Obsoleted by Rev. Rul. 72-620

Rev. Rul. 60-176

The Internal Revenue Service has reconsidered its position with respect to the allowance of depletion, under section 23(m) of the Internal Revenue Code of 1939, on tailings piles, culm banks, or other mine dumps of waste material from prior mining operations.

In the extraction of ores or minerals from the ground, tailings piles, culm banks, and dumps of waste materials are accumulated. Revenue Ruling 4, C.B. 1953-1, 48, holds that depletion is not allowable on such piles, banks or dumps.

In Kennedy Mining and Milling Co. v. Commissioner , 43 B.T.A. 617, affirmed 125 Fed.(2d) 399, nonacquiescence, C.B. 1941-1, 16, the United States Board of Tax Appeals (now the Tax Court of the United States) allowed percentage depletion to the mine owner-operator measured by income received from the sale of additional minerals extracted by such owner-operator from tailings piles, consisting of the residue of ores previously mined and treated by him for the extraction of minerals. The Service took the position that the dection was not allowable on the grounds that the extraction of the minerals from the tailings did not constitute mining and that, since unit depletion had been allowed at the time of the original mining operations, the taxpayer might recover more than his depletable capital interest.

The courts held in the Kennedy Mining and Milling Co. , case that the income derived by the taxpayer from reworking the tailings was regarded as income from mining just as was the income from his original mining operations. The time which elapsed between the original mining and the reworking of the tailings was regarded as irrelevant.

Accordingly, it is held that percentage depletion is allowable to a taxpayer on income earned from the reworking of tailings piles, culm banks, or other dumps of waste material from prior mining operations where the taxpayer was the owner of the same economic interest in the mine both when the original mining operations took place and at the time of the subsequent reworking of such piles or dumps.

Revenue Ruling 4, supra , is hereby modified to accord with the foregoing and acquiescence, page 4 of this Bulletin, is substituted for nonacquiescence in the Kennedy Mining and Milling Co. , case.

**Supplied material**
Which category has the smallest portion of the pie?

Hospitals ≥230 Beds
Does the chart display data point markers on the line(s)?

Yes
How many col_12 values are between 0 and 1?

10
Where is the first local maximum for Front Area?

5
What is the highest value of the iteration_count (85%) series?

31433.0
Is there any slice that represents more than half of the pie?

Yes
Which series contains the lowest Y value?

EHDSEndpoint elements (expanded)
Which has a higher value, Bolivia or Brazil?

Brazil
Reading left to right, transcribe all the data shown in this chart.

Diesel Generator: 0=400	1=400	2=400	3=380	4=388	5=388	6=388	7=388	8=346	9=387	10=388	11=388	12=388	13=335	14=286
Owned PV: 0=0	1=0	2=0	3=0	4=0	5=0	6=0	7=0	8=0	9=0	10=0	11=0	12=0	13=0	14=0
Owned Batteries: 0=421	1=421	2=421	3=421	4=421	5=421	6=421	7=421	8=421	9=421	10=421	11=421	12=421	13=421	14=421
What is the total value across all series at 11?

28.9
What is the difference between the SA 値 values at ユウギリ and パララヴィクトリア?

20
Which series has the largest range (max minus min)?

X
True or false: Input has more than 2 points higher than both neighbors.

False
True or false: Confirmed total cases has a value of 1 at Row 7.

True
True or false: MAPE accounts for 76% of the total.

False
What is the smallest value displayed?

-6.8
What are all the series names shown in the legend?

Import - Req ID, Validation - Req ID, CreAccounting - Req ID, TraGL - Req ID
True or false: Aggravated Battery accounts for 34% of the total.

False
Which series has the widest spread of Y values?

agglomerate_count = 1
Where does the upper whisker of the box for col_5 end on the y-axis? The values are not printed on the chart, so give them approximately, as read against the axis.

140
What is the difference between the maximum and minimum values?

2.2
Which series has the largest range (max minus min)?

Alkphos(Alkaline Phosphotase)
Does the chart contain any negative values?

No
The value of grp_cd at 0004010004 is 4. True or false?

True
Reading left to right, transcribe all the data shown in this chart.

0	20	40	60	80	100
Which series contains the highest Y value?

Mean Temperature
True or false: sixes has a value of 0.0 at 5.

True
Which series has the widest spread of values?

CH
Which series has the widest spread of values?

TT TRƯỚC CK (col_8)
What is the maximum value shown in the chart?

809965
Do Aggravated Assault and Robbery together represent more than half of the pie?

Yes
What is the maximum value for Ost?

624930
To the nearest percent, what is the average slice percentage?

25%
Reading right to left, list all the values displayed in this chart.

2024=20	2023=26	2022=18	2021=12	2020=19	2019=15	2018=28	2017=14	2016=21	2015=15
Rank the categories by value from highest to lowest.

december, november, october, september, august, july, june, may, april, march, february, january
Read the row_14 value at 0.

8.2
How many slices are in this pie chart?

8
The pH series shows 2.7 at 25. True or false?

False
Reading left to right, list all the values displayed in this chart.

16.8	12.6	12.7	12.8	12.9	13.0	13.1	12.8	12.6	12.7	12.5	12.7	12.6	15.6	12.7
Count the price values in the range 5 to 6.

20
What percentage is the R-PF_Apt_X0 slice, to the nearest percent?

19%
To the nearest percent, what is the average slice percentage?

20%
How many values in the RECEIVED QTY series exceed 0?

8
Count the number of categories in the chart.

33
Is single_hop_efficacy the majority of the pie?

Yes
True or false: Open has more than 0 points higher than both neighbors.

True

**What to work on**
From the ruling on depletion for mine tailings, reproduce word for word the passage that begins with "In Kennedy Mining" and ends with "depletable capital interest.".

**Result for this task**
In Kennedy Mining and Milling Co. v. Commissioner , 43 B.T.A. 617, affirmed 125 Fed.(2d) 399, nonacquiescence, C.B. 1941-1, 16, the United States Board of Tax Appeals (now the Tax Court of the United States) allowed percentage depletion to the mine owner-operator measured by income received from the sale of additional minerals extracted by such owner-operator from tailings piles, consisting of the residue of ores previously mined and treated by him for the extraction of minerals. The Service took the position that the dection was not allowable on the grounds that the extraction of the minerals from the tailings did not constitute mining and that, since unit depletion had been allowed at the time of the original mining operations, the taxpayer might recover more than his depletable capital interest.